## Task description
For this exercise, reproduce the entries below exactly, but only from the line containing "of breast screening" through the line containing "me and variety", both included.

## Exercise inputs
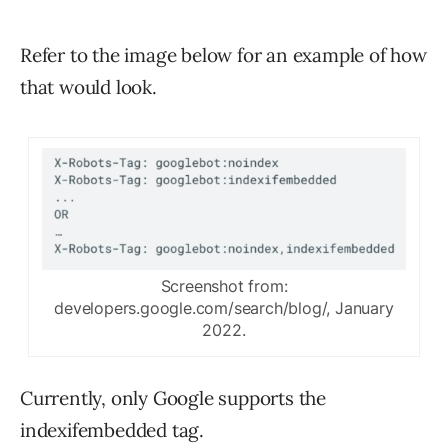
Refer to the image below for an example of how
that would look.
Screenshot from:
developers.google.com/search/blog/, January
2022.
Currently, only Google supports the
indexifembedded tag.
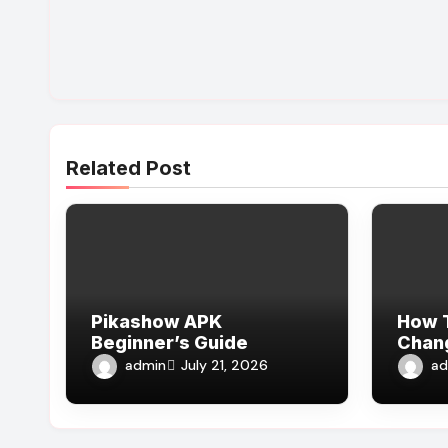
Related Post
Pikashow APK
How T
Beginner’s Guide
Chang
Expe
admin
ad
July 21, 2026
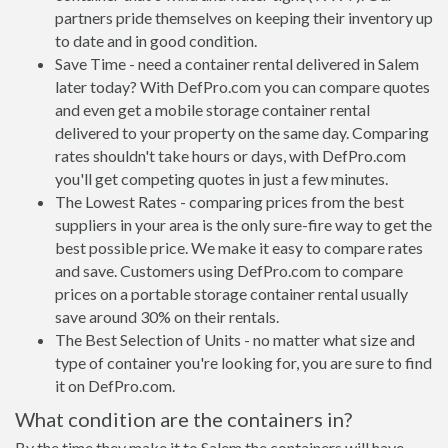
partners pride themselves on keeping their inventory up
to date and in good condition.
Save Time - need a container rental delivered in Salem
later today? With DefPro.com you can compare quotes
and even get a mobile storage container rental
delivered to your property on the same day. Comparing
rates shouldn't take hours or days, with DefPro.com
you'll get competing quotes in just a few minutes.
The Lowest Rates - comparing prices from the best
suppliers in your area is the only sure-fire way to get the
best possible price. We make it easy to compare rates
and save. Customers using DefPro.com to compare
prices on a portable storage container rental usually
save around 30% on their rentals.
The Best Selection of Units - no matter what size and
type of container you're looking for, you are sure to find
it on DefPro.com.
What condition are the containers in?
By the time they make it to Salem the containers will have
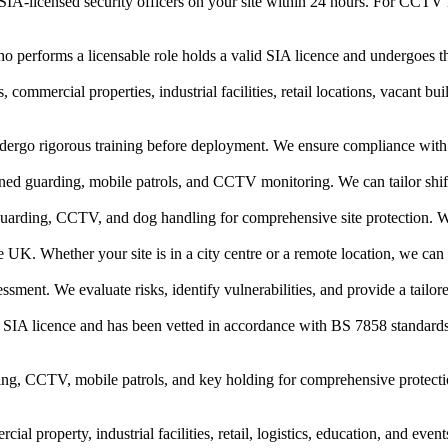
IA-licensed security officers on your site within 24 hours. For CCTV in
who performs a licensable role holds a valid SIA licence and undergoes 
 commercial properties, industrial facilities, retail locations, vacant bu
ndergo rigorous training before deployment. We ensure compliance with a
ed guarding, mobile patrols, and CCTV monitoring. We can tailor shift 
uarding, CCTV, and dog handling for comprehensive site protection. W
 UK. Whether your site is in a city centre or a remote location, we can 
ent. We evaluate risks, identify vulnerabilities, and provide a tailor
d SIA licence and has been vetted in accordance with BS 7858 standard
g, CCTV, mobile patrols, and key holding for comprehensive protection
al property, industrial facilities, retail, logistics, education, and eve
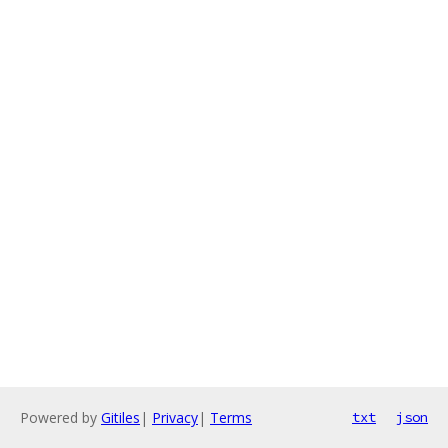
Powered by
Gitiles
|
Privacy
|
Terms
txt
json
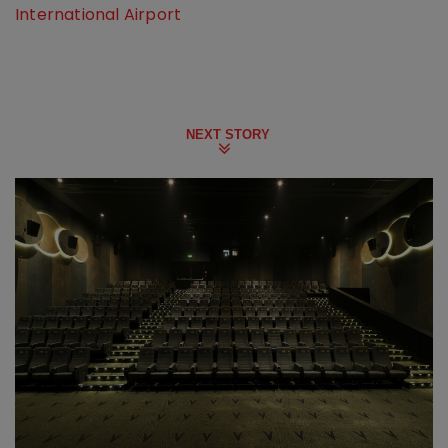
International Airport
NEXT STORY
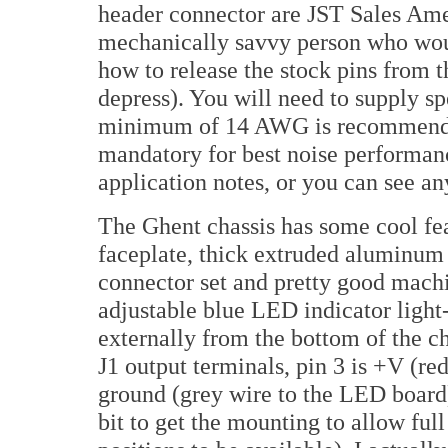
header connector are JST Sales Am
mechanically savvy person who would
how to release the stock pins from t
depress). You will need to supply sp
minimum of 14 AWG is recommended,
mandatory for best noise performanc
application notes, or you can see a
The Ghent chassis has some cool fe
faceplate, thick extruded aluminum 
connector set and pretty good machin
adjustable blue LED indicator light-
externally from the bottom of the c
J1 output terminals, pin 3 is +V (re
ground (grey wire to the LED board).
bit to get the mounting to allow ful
* * *
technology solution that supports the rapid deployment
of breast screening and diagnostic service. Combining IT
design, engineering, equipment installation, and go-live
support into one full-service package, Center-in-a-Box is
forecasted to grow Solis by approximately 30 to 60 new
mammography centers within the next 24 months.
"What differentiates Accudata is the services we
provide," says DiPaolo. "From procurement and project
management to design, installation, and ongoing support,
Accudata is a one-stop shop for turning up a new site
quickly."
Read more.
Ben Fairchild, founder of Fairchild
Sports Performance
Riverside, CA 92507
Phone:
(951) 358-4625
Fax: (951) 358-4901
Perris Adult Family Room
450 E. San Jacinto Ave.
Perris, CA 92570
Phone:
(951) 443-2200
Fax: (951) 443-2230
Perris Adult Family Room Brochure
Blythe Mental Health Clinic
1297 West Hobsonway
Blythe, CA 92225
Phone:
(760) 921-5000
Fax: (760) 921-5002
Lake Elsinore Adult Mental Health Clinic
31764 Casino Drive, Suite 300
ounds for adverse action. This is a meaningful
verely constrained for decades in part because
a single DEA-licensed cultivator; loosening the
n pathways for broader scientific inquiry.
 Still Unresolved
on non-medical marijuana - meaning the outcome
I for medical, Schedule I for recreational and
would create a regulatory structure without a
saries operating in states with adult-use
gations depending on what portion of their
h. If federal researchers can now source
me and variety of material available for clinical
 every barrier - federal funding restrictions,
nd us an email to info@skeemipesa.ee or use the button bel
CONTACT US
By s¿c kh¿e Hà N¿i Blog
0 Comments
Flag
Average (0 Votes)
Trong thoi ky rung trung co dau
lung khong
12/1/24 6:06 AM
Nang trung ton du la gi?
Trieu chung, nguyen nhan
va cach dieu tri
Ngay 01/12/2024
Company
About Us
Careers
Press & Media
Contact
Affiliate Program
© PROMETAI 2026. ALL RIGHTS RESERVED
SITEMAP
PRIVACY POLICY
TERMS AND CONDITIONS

## Solved problem
of breast screening and diagnostic service. Combining IT
design, engineering, equipment installation, and go-live
support into one full-service package, Center-in-a-Box is
forecasted to grow Solis by approximately 30 to 60 new
mammography centers within the next 24 months.
"What differentiates Accudata is the services we
provide," says DiPaolo. "From procurement and project
management to design, installation, and ongoing support,
Accudata is a one-stop shop for turning up a new site
quickly."
Read more.
Ben Fairchild, founder of Fairchild
Sports Performance
Riverside, CA 92507
Phone:
(951) 358-4625
Fax: (951) 358-4901
Perris Adult Family Room
450 E. San Jacinto Ave.
Perris, CA 92570
Phone:
(951) 443-2200
Fax: (951) 443-2230
Perris Adult Family Room Brochure
Blythe Mental Health Clinic
1297 West Hobsonway
Blythe, CA 92225
Phone:
(760) 921-5000
Fax: (760) 921-5002
Lake Elsinore Adult Mental Health Clinic
31764 Casino Drive, Suite 300
ounds for adverse action. This is a meaningful
verely constrained for decades in part because
a single DEA-licensed cultivator; loosening the
n pathways for broader scientific inquiry.
 Still Unresolved
on non-medical marijuana - meaning the outcome
I for medical, Schedule I for recreational and
would create a regulatory structure without a
saries operating in states with adult-use
gations depending on what portion of their
h. If federal researchers can now source
me and variety of material available for clinical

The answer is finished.